Combined blockade of IL‐25, IL‐33 and TSLP mediates amplified inhibition of airway inflammation and remodelling in a murine model of asthma

Background and objective Isolated blockade of IL‐25, IL‐33 and thymic stromal lymphopoietin (TSLP) has been shown to reduce airways inflammation and hyperresponsiveness in murine asthma model. The hypothesis that combined blockade of all three cytokines can accomplish this more effectively has never been addressed. Methods We studied a murine asthma model employing sensitization and challenge with ovalbumin (OVA) or saline control. To discern the effects of IL‐33 blockade, we compared outcomes in strain identical, wild‐type and IL‐33 receptor ( St2 −/− ) gene‐deleted mice.

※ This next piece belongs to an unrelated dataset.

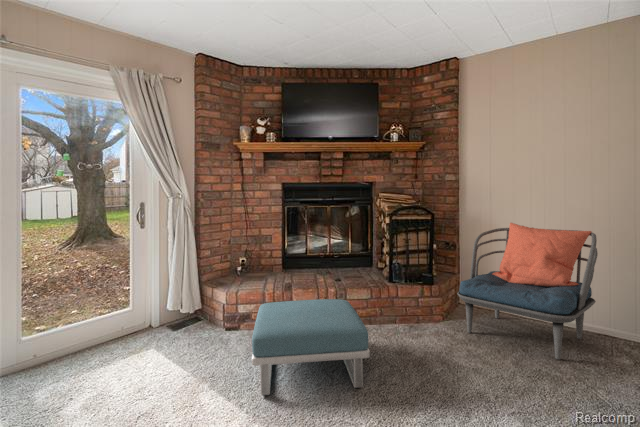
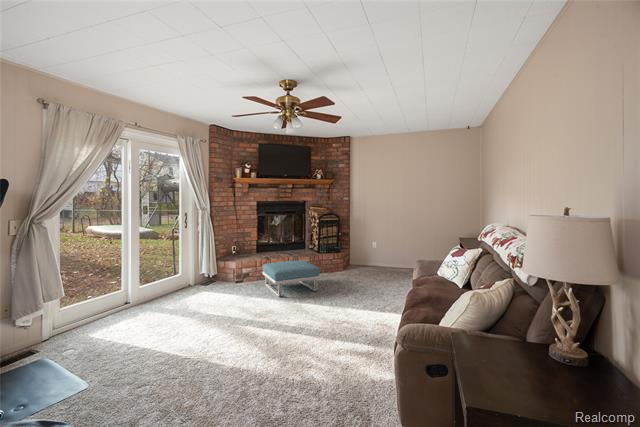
armchair: present [457,223,598,360] -> none [351,222,405,278]

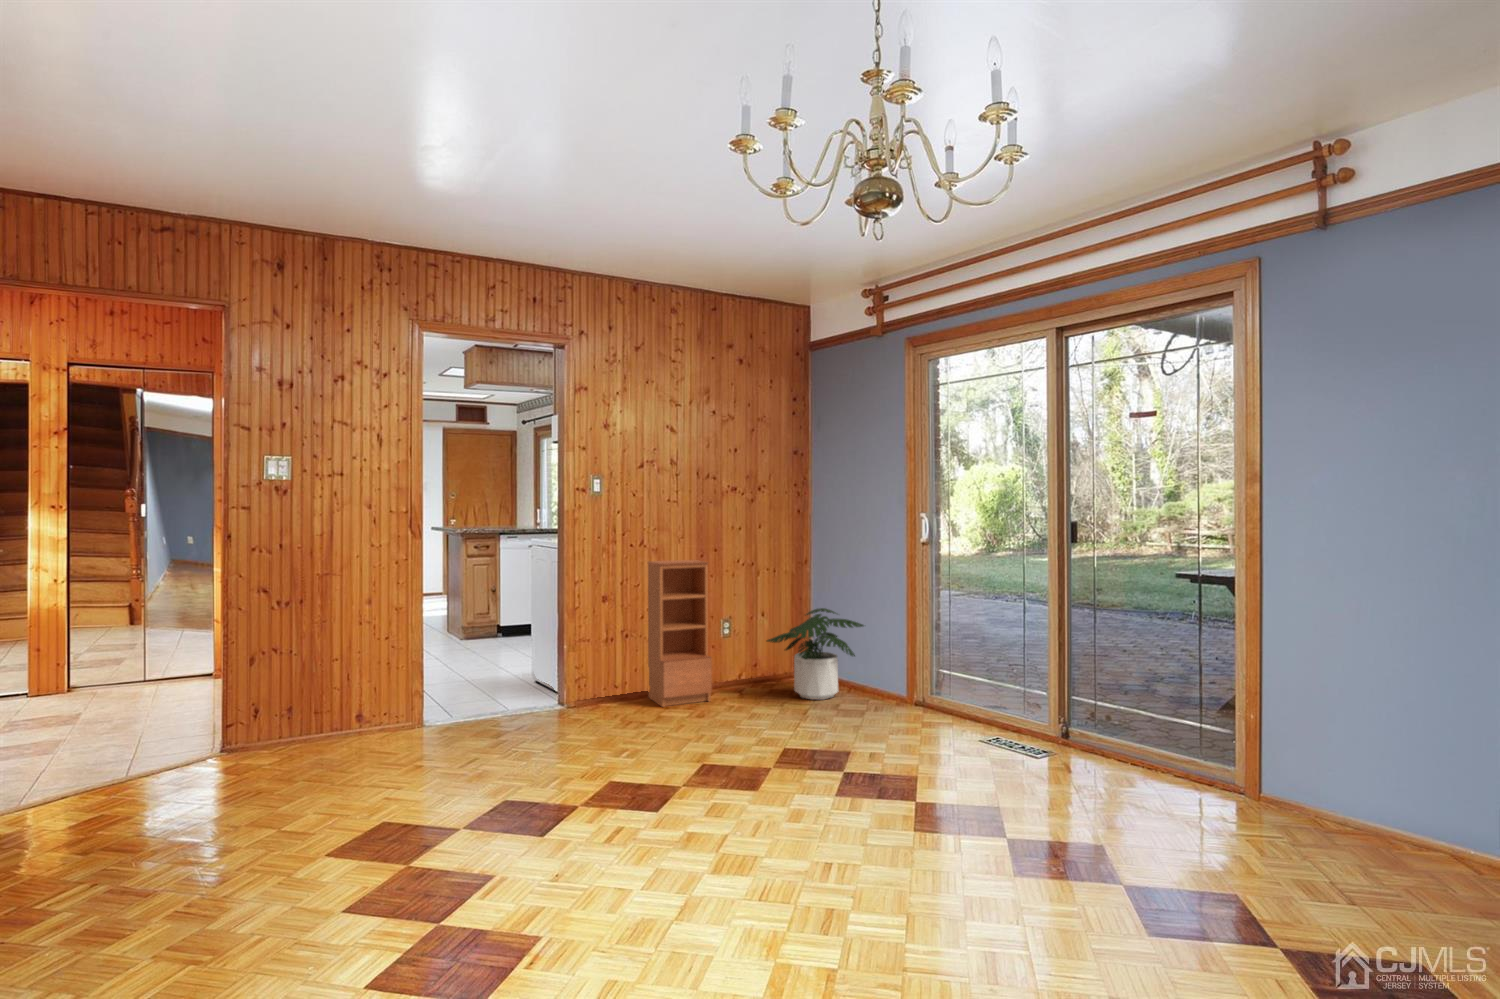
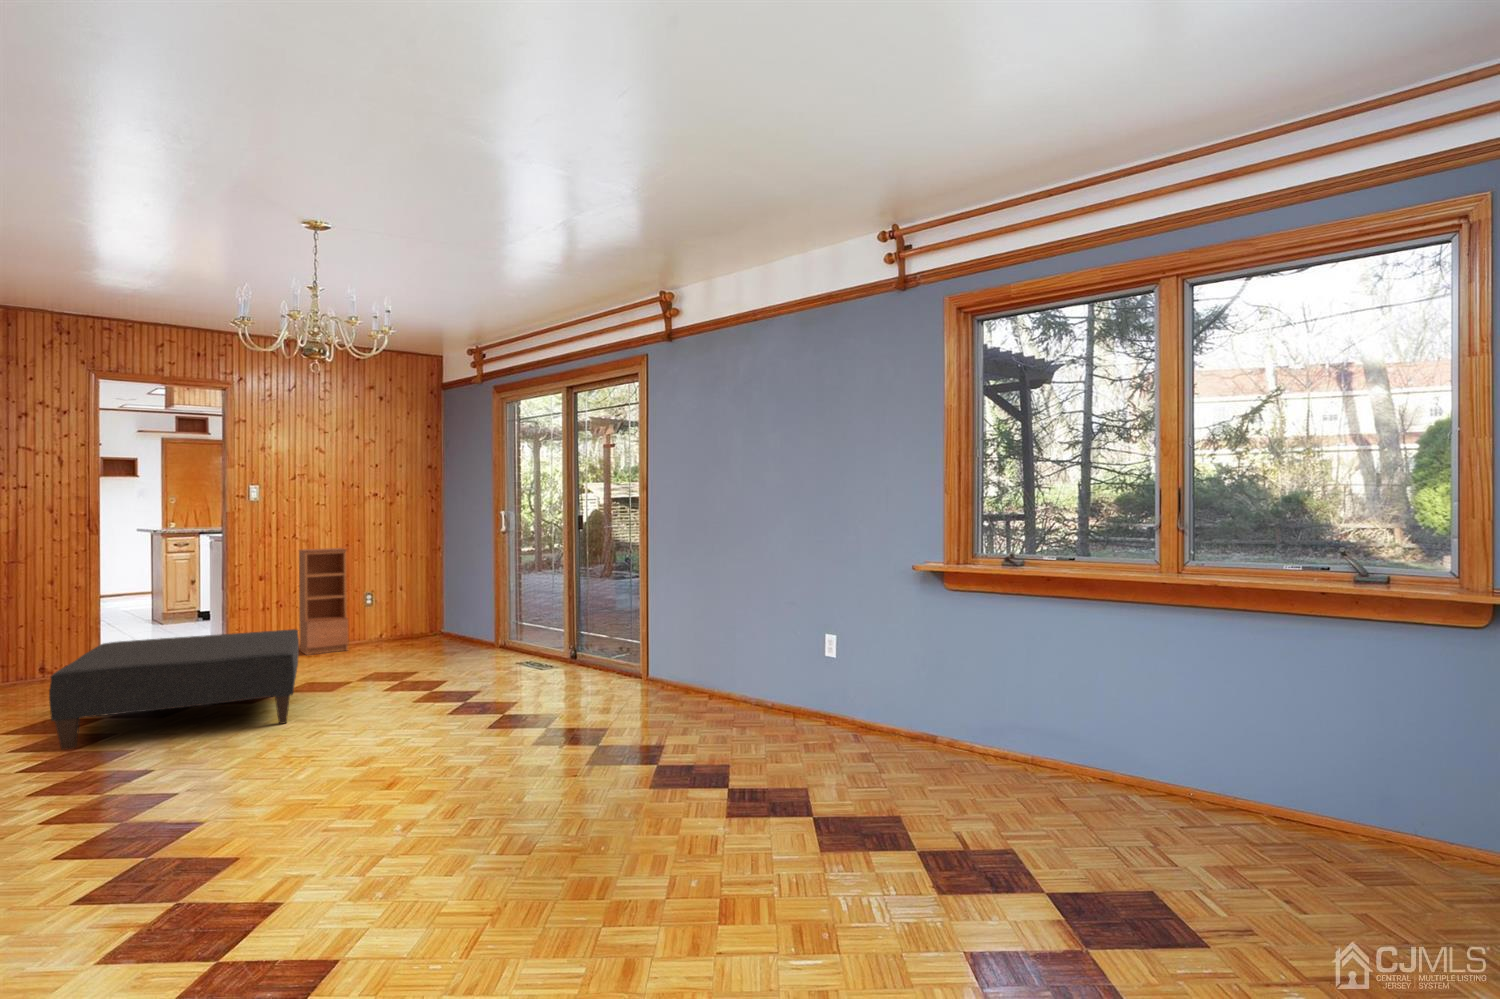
potted plant: present [767,608,864,700] -> none [394,582,470,646]
ottoman: none [380,691,758,936] -> present [49,629,299,750]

We then examined, in the St2 −/− animals, the effects of additional, single or combined blockade of IL‐25 and TSLP with blocking antibodies. Outcomes included airways reactivity, inflammatory cellular infiltration, epithelial cell metaplasia, deposition of fibrosis‐related proteins, local Th2‐type cytokine expression and total and specific serum IgE concentrations measured by ELISA and quantitative immunohistochemistry. Results St2 −/− gene deletion significantly reduced airways reactivity, inflammatory cellular infiltration, lung tissue expression of Th2 cytokines and fibrosis related proteins and serum total IgE in response to OVA sensitization and challenge. Additional administration of anti‐IL‐25 and anti‐TSLP blocking antibodies to the St2 −/− mice further significantly reduced inflammation, Th2 cytokine expression, airways fibrosis and IgE production, while anti‐TSLP alone reduced eosinophil infiltration and local IL‐4 expression. The airways inflammatory cellular infiltrate and lung tissue expression of Th2 cytokine, but not fibrosis‐related proteins were also reduced in the presence of isotype identical, control antibodies. Conclusion Combined blockade of these three cytokines may better ameliorate airways pathological changes in this murine asthma model, with implications for human asthma.